Fig. 11 also illustrates the protective garment can further comprise attached foot coverings 9. Such foot coverings can include overshoes or socks that are sewn to the ends of legs of the coveralls.

Any of the parts or features of the protective garment described herein can further comprise a lining fabric. In the garment, the lining fabric is preferably positioned between the wearer and any outer protective fabric. The lining can be any suitable fabric comfortable to the skin, but especially useful are woven or nonwoven fabrics. Preferably the lining is a spunlaced or spunbonded nonwoven fabric comprising fibers or filaments made from a synthetic polymer.

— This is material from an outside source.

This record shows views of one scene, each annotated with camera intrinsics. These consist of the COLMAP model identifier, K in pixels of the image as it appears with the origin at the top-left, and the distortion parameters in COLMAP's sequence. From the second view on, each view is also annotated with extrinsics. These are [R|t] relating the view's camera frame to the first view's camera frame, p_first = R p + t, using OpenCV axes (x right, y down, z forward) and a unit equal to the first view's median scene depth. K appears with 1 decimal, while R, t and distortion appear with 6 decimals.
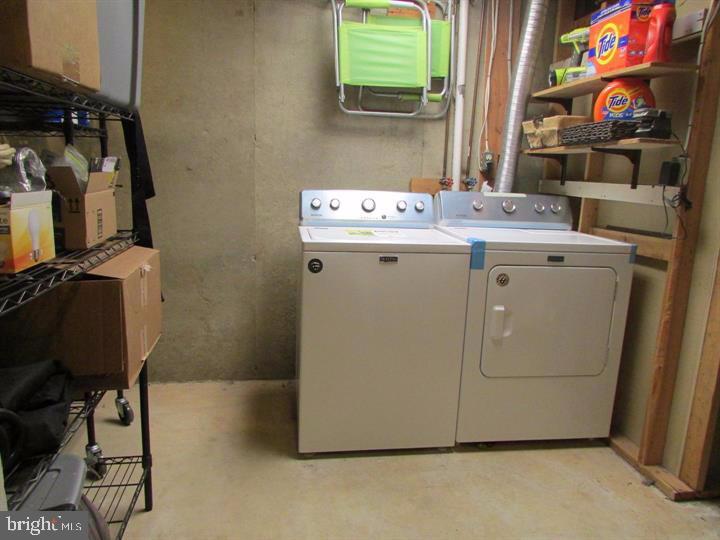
lens RADIAL K [[510.1, 0, 363.6], [0, 510.1, 270.9], [0, 0, 1]] dist [-0.021540, 0.001984]
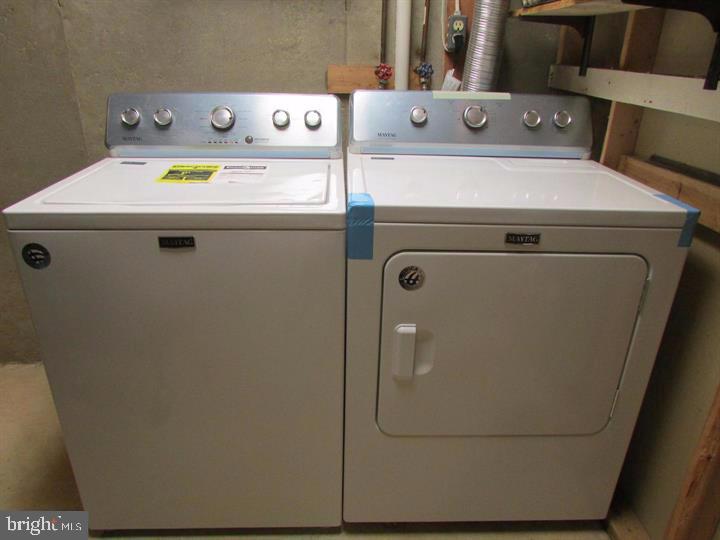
lens RADIAL K [[510.1, 0, 363.6], [0, 510.1, 270.9], [0, 0, 1]] dist [-0.021540, 0.001984]
pose [[0.993723, 0.027223, -0.108505, 0.229997], [-0.002899, 0.975879, 0.218291, -0.084343], [0.111830, -0.216607, 0.969833, 0.405343]]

The protective garment preferably comprises a protective apparel fabric. The term "protective apparel fabric" is meant to include a wide variety of protective garment fabrics, barrier fabrics, laminates, and films. The term "protective apparel fabric" also includes nonwoven and/or woven fabrics and laminates of such materials with films or multilayer films. In some

embodiments, the protective fabric comprises a chemically-resistant outer layer. In some preferred embodiments the protective apparel fabric, and therefore the apparel material, is a multilayer-film-and-nonwoven laminate. In some embodiments the apparel material is a nonwoven that resists

penetration by liquids and/or particulates, such as a nonwoven like Tyvek® spunbonded polyethylene. One preferred protective apparel fabric is DuPont Tychem® C fabrics, which features a coated Tyvek® fabric. These fabrics provide barrier protection against a wide range of inorganic chemical and biological hazards, yet are lightweight and comfortable. Other useful fabrics are DuPont Tychem® F fabrics, which feature a film-laminated Tyvek® fabric. In addition, other useful protective apparel fabrics that protect against a wide variety of threats can be used, and include but are not limited to those generally disclosed in U.S. Patent Nos. 5,626,947 (Hauer et al.); 4,855, 178 (Langley); 4,272,851 (Goldstein); 4,772,510 (McClure); 5,035,941

(Blackburn); 4,214,321 (Nuwayser); 4,920,575 (Bartasis); 5, 162, 148 (Boye); and 4,833,010 (Langley).

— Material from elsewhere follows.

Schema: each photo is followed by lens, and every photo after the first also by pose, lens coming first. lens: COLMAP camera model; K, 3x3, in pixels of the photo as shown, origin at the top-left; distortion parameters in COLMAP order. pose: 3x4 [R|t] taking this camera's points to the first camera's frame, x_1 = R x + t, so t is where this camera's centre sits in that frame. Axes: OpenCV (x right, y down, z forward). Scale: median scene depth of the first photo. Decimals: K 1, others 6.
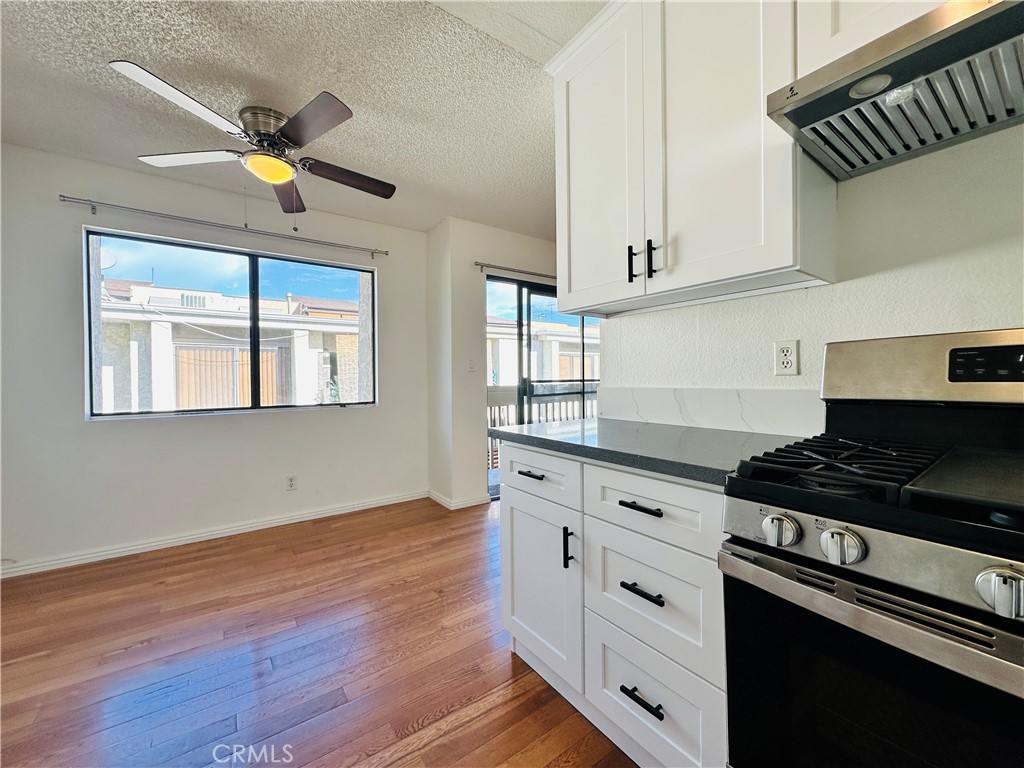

It is believed the garment features described herein can be applied as part of a Level A, B, C or D protective garment. Level A garments are used in situations that require the highest level of skin, respiratory, and eye protection, and are generally totally encapsulating vapor protective garments. Level B garments are used in situations that require the highest level of respiratory protection but a lesser level of skin protection is needed. Level C garments are used in situations where atmospheric contaminants, liquid splashes, and other direct contact will not adversely affect or be absorbed by any exposed skin. Level D garments are used in situations where contamination is only a nuisance. There may be some instances where combinations of protective apparel rated for A, B, C, or D level may be used together. In some

embodiments the garment is part of an encapsulating chemical-resistant suit, in some embodiments it is part of coveralls, or part of any type of shirt or coat or pants or combination garment.

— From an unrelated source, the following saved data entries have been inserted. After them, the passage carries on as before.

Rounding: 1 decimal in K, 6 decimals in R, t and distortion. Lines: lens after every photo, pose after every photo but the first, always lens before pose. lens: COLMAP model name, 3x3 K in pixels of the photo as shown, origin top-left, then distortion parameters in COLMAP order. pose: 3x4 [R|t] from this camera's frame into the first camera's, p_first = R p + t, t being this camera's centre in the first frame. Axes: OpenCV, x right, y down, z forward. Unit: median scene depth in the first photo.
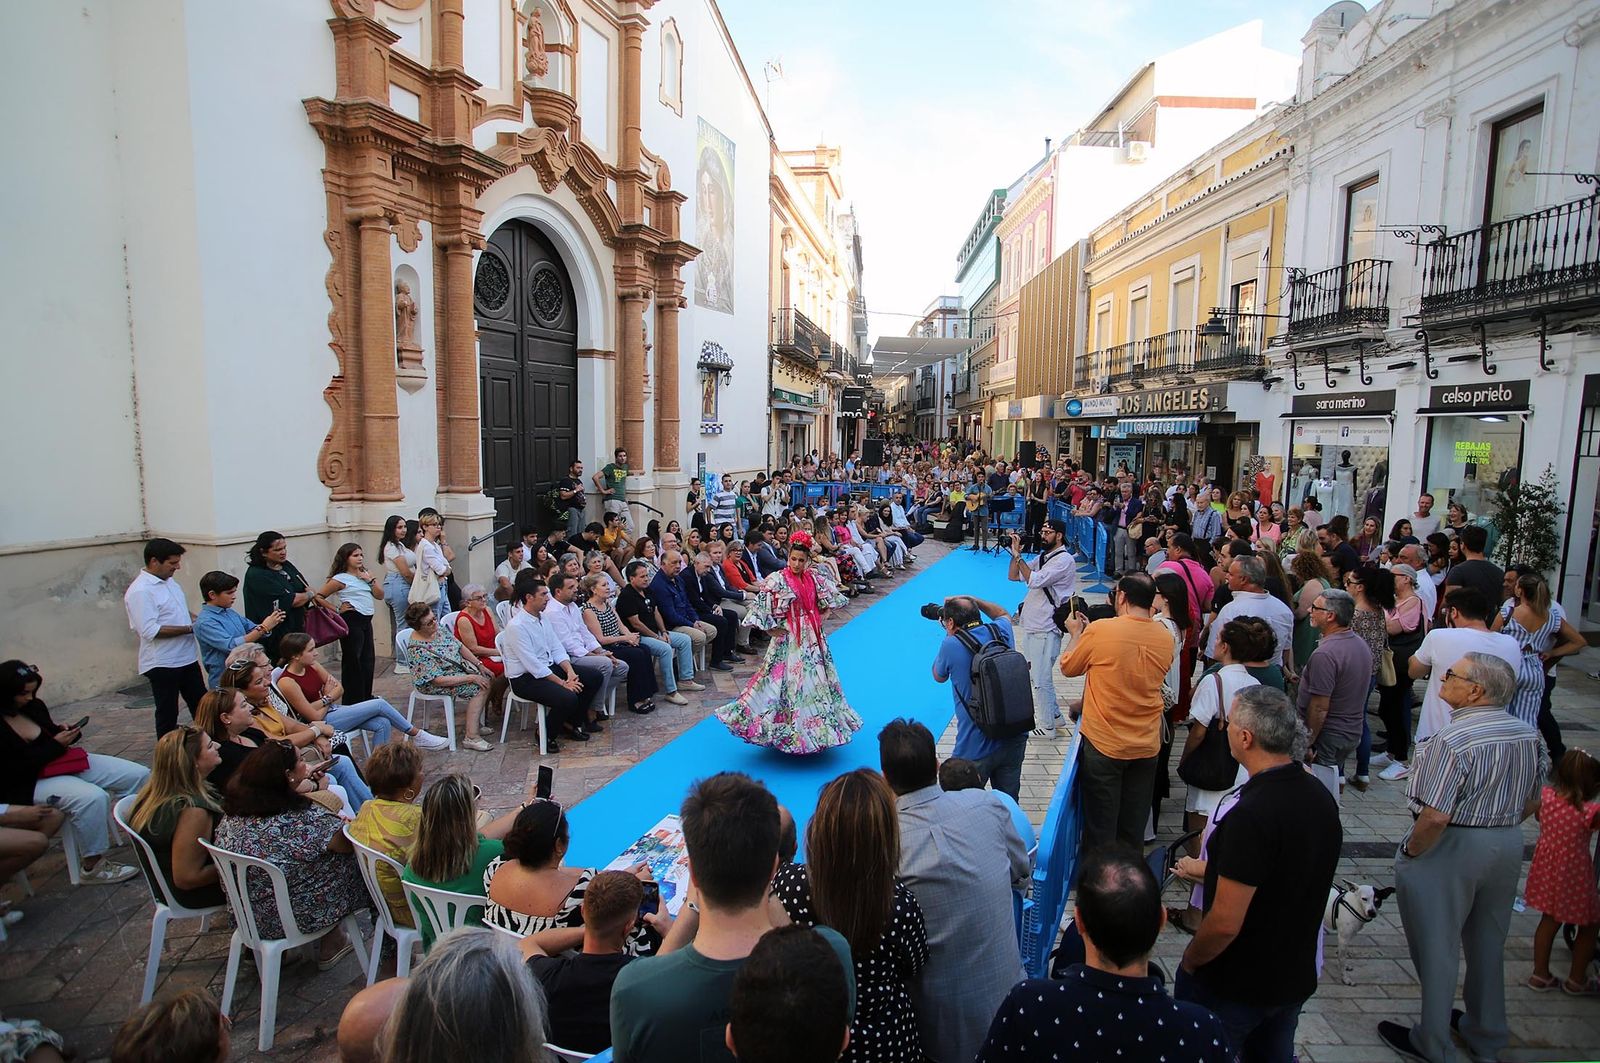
lens RADIAL K [[831.9, 0, 822.5], [0, 831.9, 532.2], [0, 0, 1]] dist [-0.061046, 0.031323]
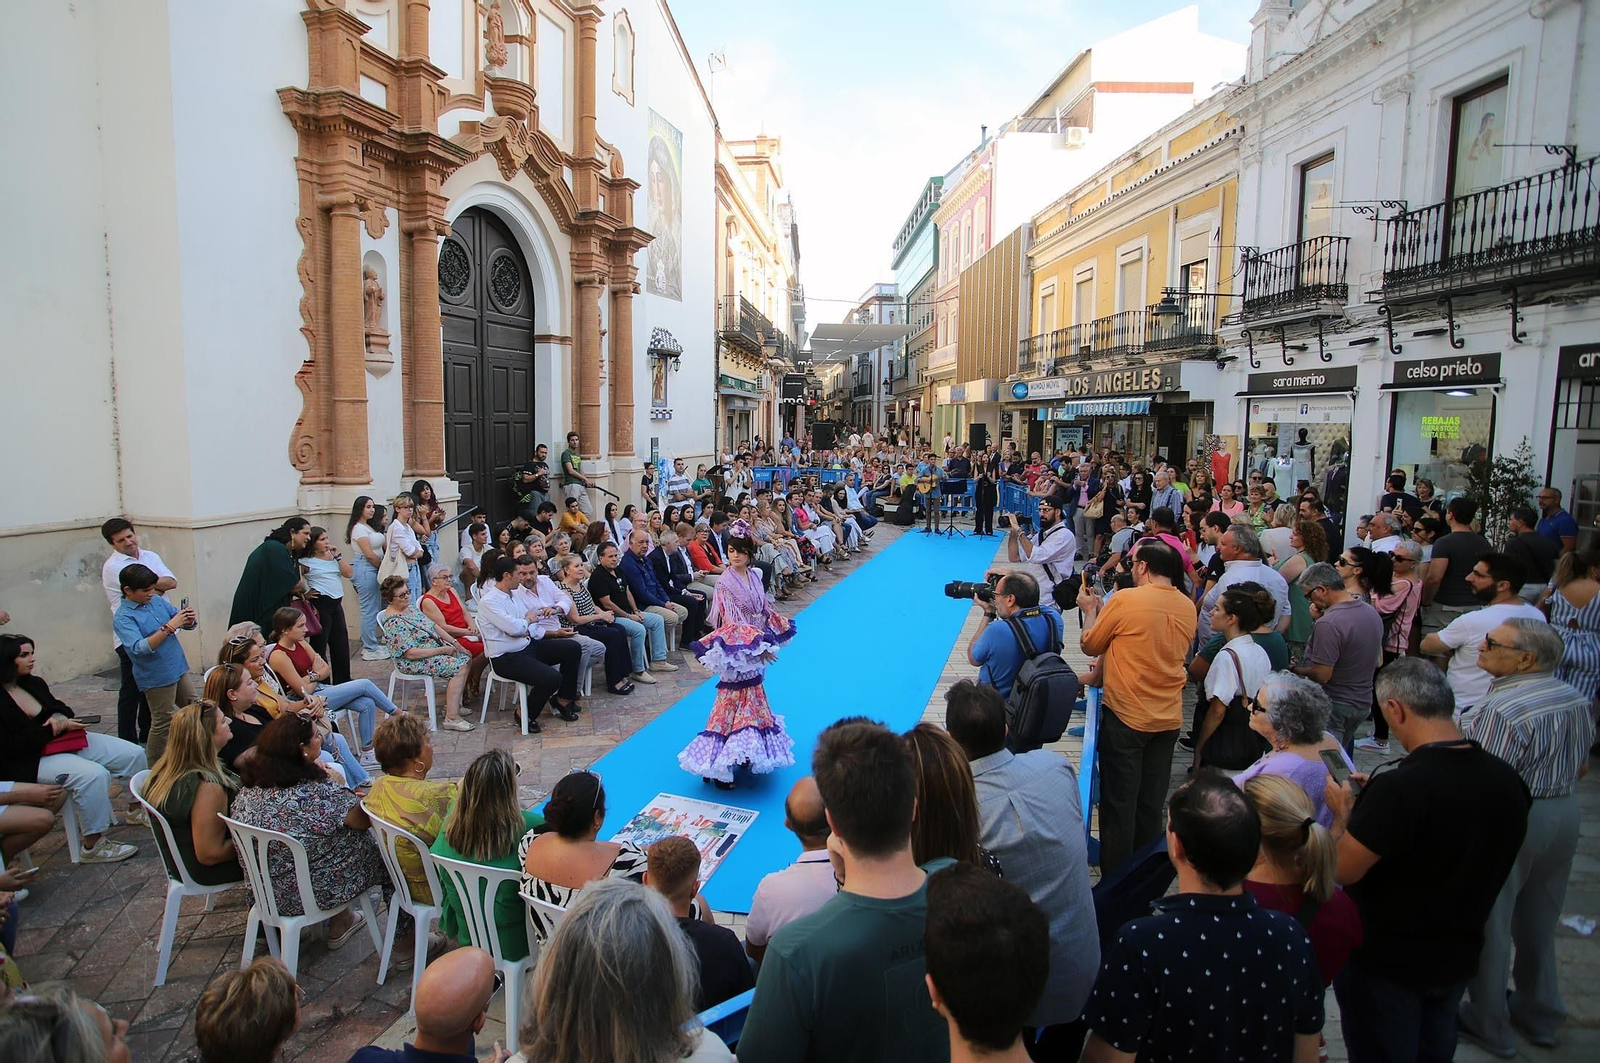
lens RADIAL K [[831.9, 0, 744.6], [0, 831.9, 500.9], [0, 0, 1]] dist [-0.061046, 0.031323]
pose [[0.999852, -0.008407, -0.015001, -0.026519], [0.008048, 0.999684, -0.023832, 0.006318], [0.015196, 0.023708, 0.999603, 0.001862]]
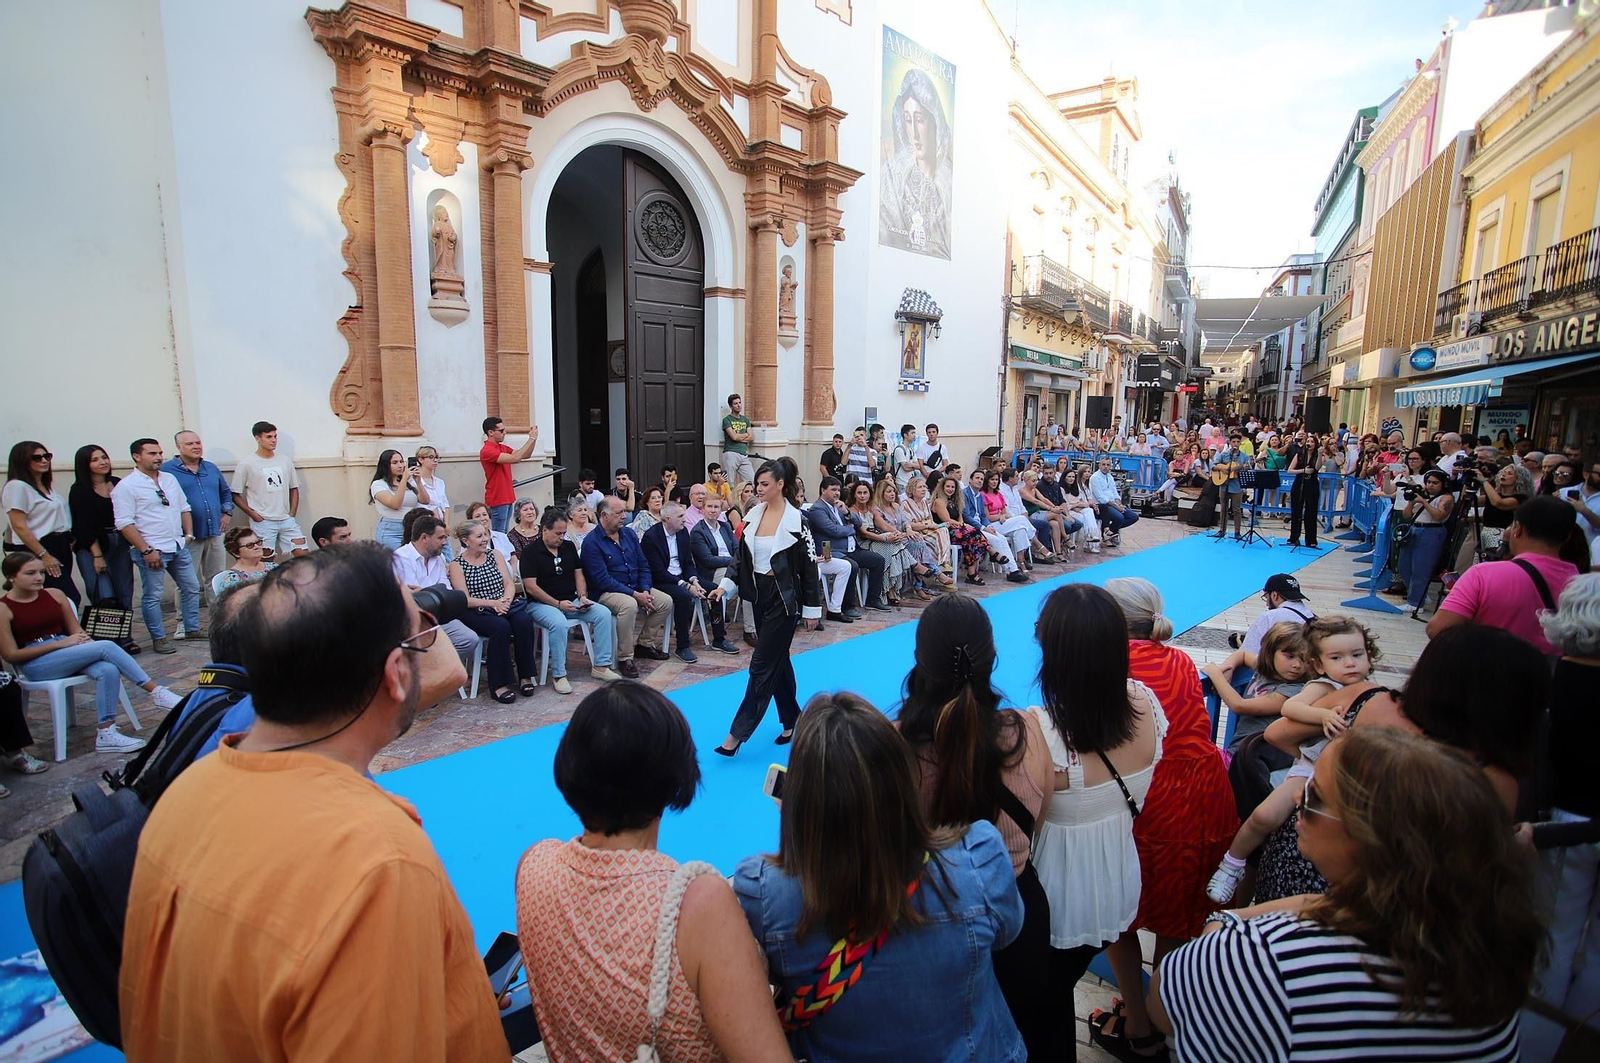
lens RADIAL K [[766.1, 0, 782.9], [0, 766.1, 530.1], [0, 0, 1]] dist [-0.053951, 0.014744]
pose [[0.893536, 0.062221, -0.444658, 0.172362], [-0.049209, 0.997956, 0.040761, 0.008500], [0.446286, -0.014540, 0.894772, 0.263286]]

The inventive protective garment features described herein are believed to help ensure the garment itself does not increase the risk of injuries to the wearer in the case of a fall. These features allow the safety harness equipment to move mostly unrestricted underneath the coverall. This is believed to reduce the potential for undue tension to the body from the protective garment at the moment of impact; that is, the moment the safety equipment stops the fall.